§ **PROBLEM**: Reply only with how many lines in these entries hold the string "отклоненным".

(Stored data entries)
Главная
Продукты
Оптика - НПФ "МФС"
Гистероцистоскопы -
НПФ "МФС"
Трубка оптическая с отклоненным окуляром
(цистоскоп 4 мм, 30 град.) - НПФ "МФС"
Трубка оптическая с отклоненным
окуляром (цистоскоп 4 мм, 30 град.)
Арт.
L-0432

---

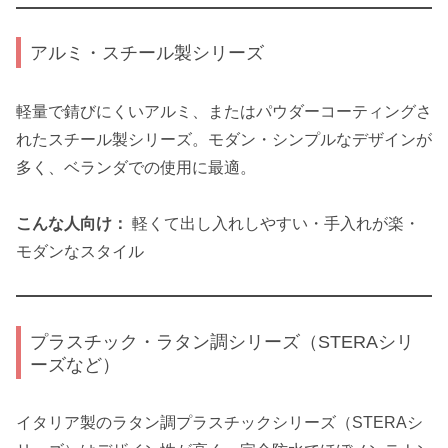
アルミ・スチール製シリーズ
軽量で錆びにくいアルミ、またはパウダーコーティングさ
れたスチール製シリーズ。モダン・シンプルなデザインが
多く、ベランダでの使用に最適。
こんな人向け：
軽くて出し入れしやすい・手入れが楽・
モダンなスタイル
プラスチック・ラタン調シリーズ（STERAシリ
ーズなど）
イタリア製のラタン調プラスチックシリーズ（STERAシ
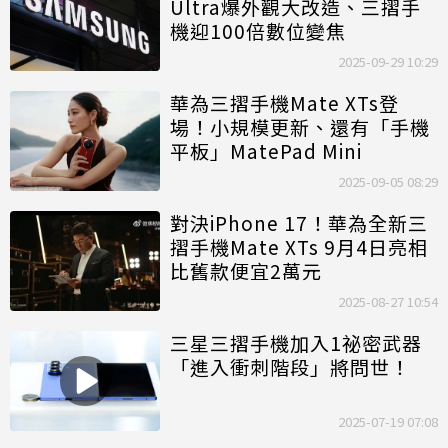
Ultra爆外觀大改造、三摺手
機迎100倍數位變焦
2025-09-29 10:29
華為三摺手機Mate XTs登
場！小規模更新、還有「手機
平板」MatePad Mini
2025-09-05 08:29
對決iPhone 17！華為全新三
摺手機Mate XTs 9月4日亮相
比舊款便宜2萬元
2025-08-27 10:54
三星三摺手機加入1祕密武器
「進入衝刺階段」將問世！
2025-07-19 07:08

==

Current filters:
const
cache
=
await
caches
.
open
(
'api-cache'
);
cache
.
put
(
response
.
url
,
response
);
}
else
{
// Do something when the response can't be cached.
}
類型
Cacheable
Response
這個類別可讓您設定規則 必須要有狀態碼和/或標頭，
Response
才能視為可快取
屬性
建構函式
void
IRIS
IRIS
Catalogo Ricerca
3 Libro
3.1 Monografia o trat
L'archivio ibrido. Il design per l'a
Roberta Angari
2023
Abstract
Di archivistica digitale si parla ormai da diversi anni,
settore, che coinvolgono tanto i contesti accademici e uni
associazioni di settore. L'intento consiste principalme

§ **REPLY**: 2